=== FRAGMENTO ===
Este agosto ha sido el segundo más cálido desde 1970 en Euskadi, ¿cómo te afecta?
¿Te imaginas que este agosto ha sido uno de los más calurosos en décadas? Euskadi ha registrado temperaturas medias 2,4 grados por encima del promedio, solo superado por 2003. Esto significa días de calor extremo que afectan a nuestra vida diaria, desde el descanso hasta la salud.
El aumento de temperaturas no es solo una estadística. Nos afecta en nuestro día a día: más golpes de calor, agotamiento, dificultades para dormir y problemas en el sistema sanitario. Además, el calor excesivo puede dañar cultivos y reducir el agua disponible en nuestras casas y barrios.
La consecuencia más visible es la sequía. Agosto ha sido muy seco, especialmente en la vertiente mediterránea. La poca lluvia y las altas temperaturas ponen en jaque nuestras fuentes, jardines y zonas rurales, afectando también a la economía local y a quienes viven de la agricultura.
¿Qué puedes hacer tú? Protegerte del calor, hidratarse bien y cuidar a quienes más sufren, como mayores y niños. También es buen momento para reducir el consumo de agua y apoyar iniciativas que luchan contra el cambio climático y la sequía.
Este escenario plantea una alerta clara: si no actuamos, los veranos cada vez serán más calurosos y secos. Como ciudadanos, debemos exigir medidas efectivas a las instituciones y adaptar nuestro modo de vida para no quedarnos atrás. La sequía y el calor extremo no son solo cifras, son un problema que nos toca a todos.
=== DATOS APORTADOS ===
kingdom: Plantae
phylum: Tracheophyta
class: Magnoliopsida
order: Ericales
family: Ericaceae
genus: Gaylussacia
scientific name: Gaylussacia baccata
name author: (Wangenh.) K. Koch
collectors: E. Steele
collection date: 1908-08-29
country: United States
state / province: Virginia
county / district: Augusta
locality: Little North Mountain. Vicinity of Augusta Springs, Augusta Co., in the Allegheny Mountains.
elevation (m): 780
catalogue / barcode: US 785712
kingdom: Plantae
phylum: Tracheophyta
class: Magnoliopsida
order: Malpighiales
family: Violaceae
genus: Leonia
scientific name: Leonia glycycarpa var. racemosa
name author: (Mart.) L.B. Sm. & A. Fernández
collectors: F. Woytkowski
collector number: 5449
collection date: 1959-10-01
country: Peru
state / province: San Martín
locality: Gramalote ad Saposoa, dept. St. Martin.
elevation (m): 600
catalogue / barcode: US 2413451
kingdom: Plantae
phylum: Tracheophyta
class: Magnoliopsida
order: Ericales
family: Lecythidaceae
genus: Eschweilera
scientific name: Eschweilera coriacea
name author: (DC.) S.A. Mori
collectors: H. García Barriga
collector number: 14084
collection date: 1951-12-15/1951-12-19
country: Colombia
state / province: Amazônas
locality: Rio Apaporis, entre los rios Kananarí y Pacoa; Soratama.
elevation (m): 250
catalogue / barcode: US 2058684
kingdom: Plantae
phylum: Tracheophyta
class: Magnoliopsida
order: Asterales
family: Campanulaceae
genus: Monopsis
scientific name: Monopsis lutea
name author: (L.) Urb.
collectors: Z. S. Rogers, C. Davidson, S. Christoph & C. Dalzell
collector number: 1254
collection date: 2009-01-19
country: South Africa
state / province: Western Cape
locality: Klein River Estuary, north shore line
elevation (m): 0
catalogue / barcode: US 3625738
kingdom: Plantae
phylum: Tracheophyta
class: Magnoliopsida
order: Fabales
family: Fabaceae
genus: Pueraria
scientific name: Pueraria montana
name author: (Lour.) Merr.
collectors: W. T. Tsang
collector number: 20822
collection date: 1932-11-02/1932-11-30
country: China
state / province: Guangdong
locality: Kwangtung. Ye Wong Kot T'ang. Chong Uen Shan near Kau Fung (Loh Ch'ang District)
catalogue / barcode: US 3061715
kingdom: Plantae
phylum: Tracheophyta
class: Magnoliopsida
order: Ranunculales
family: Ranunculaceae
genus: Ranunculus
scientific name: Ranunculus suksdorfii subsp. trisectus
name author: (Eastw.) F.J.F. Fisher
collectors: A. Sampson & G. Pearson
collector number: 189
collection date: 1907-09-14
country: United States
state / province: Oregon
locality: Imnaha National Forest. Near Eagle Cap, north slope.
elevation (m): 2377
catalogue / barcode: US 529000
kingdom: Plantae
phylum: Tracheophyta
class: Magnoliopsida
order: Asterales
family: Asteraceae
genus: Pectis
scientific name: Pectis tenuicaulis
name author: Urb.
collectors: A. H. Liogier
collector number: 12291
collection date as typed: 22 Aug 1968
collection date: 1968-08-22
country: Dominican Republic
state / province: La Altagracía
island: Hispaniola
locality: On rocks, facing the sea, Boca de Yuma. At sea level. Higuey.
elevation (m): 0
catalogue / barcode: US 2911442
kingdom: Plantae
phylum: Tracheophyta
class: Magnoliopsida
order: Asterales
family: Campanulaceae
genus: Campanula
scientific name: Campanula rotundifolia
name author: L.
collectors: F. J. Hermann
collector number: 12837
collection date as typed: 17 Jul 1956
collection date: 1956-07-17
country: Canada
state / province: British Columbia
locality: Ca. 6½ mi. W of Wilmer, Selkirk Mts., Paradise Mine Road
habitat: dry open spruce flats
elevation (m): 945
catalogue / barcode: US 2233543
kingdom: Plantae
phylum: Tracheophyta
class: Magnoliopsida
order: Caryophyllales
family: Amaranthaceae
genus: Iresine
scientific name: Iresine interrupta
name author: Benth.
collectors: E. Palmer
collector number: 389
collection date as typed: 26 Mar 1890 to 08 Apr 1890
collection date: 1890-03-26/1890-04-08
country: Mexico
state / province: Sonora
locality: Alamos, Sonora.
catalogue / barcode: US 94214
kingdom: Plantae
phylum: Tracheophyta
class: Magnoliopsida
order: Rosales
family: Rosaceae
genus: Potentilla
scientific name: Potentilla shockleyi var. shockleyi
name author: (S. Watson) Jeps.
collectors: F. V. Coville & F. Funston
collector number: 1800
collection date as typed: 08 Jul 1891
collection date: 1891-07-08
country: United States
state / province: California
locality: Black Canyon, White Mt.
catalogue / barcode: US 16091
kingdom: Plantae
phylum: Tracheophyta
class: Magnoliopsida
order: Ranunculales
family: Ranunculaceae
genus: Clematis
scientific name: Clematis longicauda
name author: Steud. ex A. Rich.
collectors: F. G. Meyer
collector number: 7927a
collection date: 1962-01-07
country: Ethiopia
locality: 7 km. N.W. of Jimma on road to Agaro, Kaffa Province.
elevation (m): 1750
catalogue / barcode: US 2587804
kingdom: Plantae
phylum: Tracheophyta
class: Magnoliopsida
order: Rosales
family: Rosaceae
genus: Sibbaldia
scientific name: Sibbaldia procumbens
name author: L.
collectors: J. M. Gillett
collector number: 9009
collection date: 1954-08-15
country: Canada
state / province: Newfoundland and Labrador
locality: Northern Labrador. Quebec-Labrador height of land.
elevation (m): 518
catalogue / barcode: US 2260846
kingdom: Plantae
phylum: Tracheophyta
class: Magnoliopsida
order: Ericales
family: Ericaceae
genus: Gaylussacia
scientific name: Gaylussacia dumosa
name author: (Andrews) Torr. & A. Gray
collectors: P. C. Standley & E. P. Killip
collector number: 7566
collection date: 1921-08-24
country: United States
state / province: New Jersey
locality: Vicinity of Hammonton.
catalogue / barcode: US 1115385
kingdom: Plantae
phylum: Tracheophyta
===
TAREA 1
Actualiza el fragmento en todo lo que va de "Este agosto ha sido el" hasta "casas y barrios.", poniendo "cosechas" en lugar de "cultivos".
TAREA 2
Según el fragmento, ¿cuántos grados por encima del promedio estuvieron las temperaturas medias de agosto en Euskadi?
Apóyate únicamente en el fragmento.

RESPUESTA 1
Este agosto ha sido el segundo más cálido desde 1970 en Euskadi, ¿cómo te afecta?
¿Te imaginas que este agosto ha sido uno de los más calurosos en décadas? Euskadi ha registrado temperaturas medias 2,4 grados por encima del promedio, solo superado por 2003. Esto significa días de calor extremo que afectan a nuestra vida diaria, desde el descanso hasta la salud.
El aumento de temperaturas no es solo una estadística. Nos afecta en nuestro día a día: más golpes de calor, agotamiento, dificultades para dormir y problemas en el sistema sanitario. Además, el calor excesivo puede dañar cosechas y reducir el agua disponible en nuestras casas y barrios.

RESPUESTA 2
2,4 grados.